## PEDIDO A
Copie na íntegra o texto sobre a roupa às riscas.
## PEDIDO B
Passe para uma tabela em Markdown, com as colunas Número e Linha, as linhas dos registos desde a que contém "Question: Among these" até à que contém "(B) picture frame", ambas incluídas, sem as linhas em branco.

## EXCERTO DO TEXTO
════════

- o carteiro -
olá gente, tudo bem com vocês? comigo está. está tudo a andar, obrigada por perguntarem. vocês são sempre tão simpáticos que às vezes até fico sem jeito...
vamos ao que interessa. não sei se já ouviram dizer "saias às pintas para mulheres distintas". eu já. e quem me disse isto, também me disse outra frase sobre saias às riscas, mais ou menos dentro da mesma ideia: quem usa roupa às riscas ou às pintas, é ousado porém elegante. mas nem sempre assim foi. houve um tempo em que quem usava roupa às riscas era um bobo, excluído socialmente, prostituta, cavaleiro traidor, bruxa, judeu, herético, etc... a bília, ou a interpretação que dela era feita, ajudava a proliferar essa ideia. vejamos o Levítico no capítulo 19, versículo 19: "
e não vestirás roupa de diversos estofos misturados" ("Veste, quae ex duobus texta est, non indueris" que traduzido quer dizer "Não usarás vestuário que seja feito de dois"). Ou então o Deuteronómio no capítulo 22, versículo 11: "
Não te vestirás de diversos estofos de lã e linho juntamente." Isto não indica, à primeira vista, que seja mau as pessoas vestirem tecidos de diferentes cores. As citações nem falam de cores, não é? Mas e se as traduções da Bíblia, continuamente deturpadas - e sabemos que hoje a Bíblia é muito diferente da sua origem - tiverem retirado a palavra que indica de que é que o vestuário não deverá ser feito? Quando lemos: "não usarás vestuário que seja feito de dois", pensamos "de dois quê?". Os exegetas garantem que falta ali o substantivo "coloribus". De facto a Idade Média era muito avessa à visão dos planos sobrepostos. E duas cores juntas poderiam indicar que uma era o primeiro plano e a outra o plano de fundo. O vestuário às riscas correria portanto o risco de ser mal entendido.

════════

## DADOS GUARDADOS
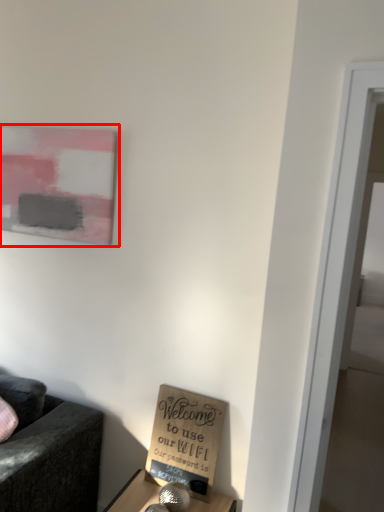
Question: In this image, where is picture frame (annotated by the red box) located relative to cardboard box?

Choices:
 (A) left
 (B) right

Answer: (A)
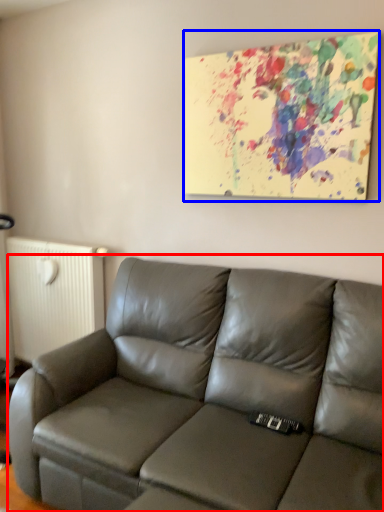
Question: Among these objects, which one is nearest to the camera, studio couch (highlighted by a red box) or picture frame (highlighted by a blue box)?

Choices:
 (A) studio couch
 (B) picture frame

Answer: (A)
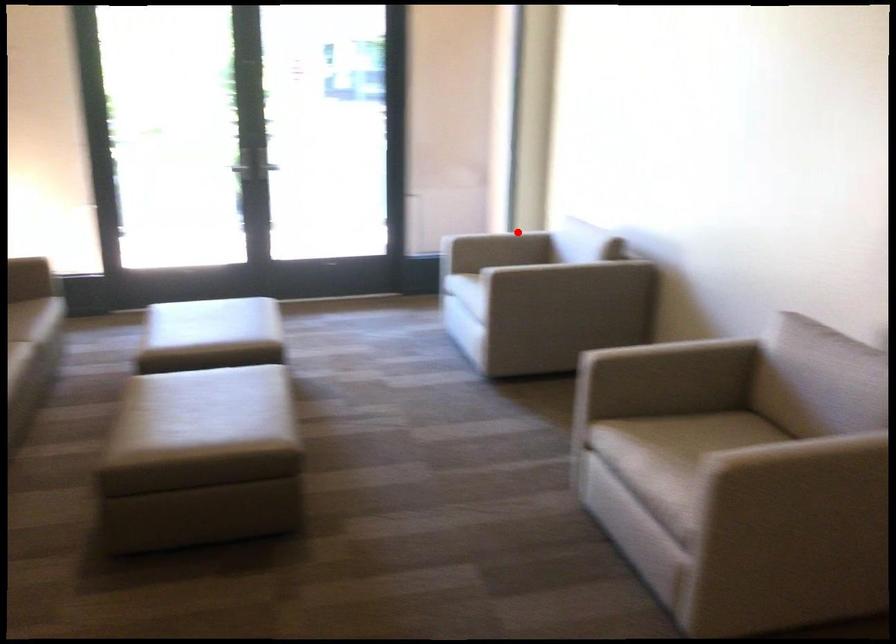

════════

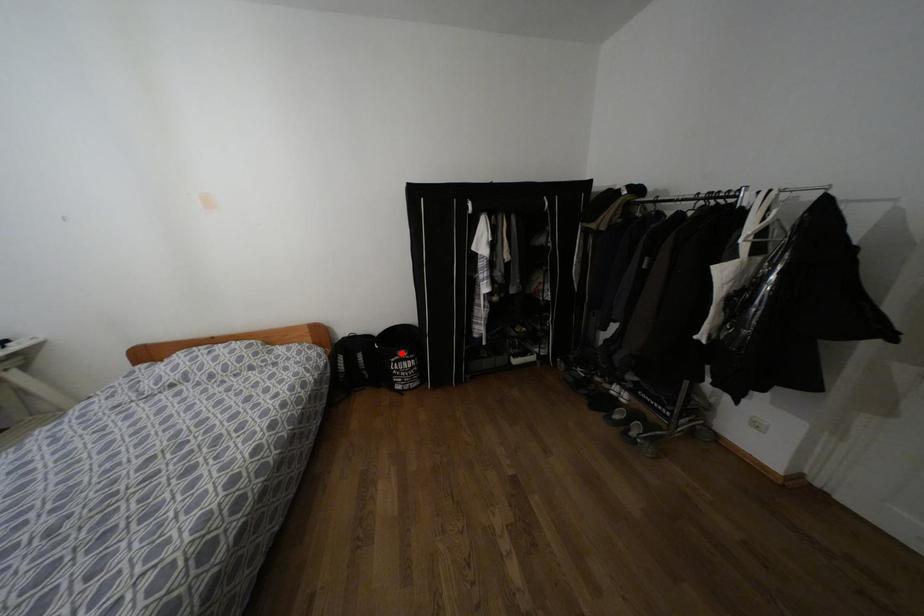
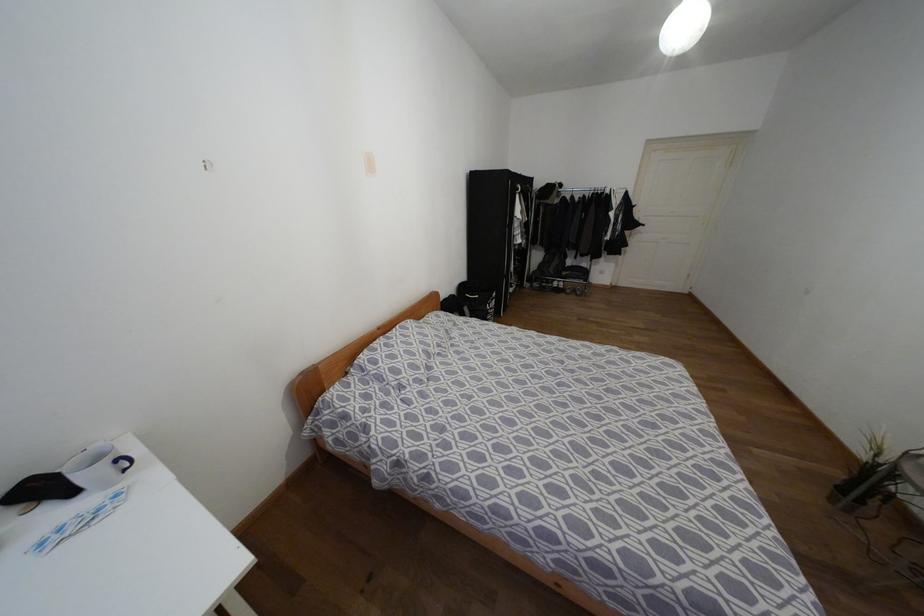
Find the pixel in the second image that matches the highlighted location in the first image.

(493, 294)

════════

## RESULTADO A
- o carteiro -
olá gente, tudo bem com vocês? comigo está. está tudo a andar, obrigada por perguntarem. vocês são sempre tão simpáticos que às vezes até fico sem jeito...
vamos ao que interessa. não sei se já ouviram dizer "saias às pintas para mulheres distintas". eu já. e quem me disse isto, também me disse outra frase sobre saias às riscas, mais ou menos dentro da mesma ideia: quem usa roupa às riscas ou às pintas, é ousado porém elegante. mas nem sempre assim foi. houve um tempo em que quem usava roupa às riscas era um bobo, excluído socialmente, prostituta, cavaleiro traidor, bruxa, judeu, herético, etc... a bília, ou a interpretação que dela era feita, ajudava a proliferar essa ideia. vejamos o Levítico no capítulo 19, versículo 19: "
e não vestirás roupa de diversos estofos misturados" ("Veste, quae ex duobus texta est, non indueris" que traduzido quer dizer "Não usarás vestuário que seja feito de dois"). Ou então o Deuteronómio no capítulo 22, versículo 11: "
Não te vestirás de diversos estofos de lã e linho juntamente." Isto não indica, à primeira vista, que seja mau as pessoas vestirem tecidos de diferentes cores. As citações nem falam de cores, não é? Mas e se as traduções da Bíblia, continuamente deturpadas - e sabemos que hoje a Bíblia é muito diferente da sua origem - tiverem retirado a palavra que indica de que é que o vestuário não deverá ser feito? Quando lemos: "não usarás vestuário que seja feito de dois", pensamos "de dois quê?". Os exegetas garantem que falta ali o substantivo "coloribus". De facto a Idade Média era muito avessa à visão dos planos sobrepostos. E duas cores juntas poderiam indicar que uma era o primeiro plano e a outra o plano de fundo. O vestuário às riscas correria portanto o risco de ser mal entendido.

## RESULTADO B
| Número | Linha |
|---|---|
| 1 | Question: Among these objects, which one is nearest to the camera, studio couch (highlighted by a red box) or picture frame (highlighted by a blue box)? |
| 2 | Choices: |
| 3 |  (A) studio couch |
| 4 |  (B) picture frame |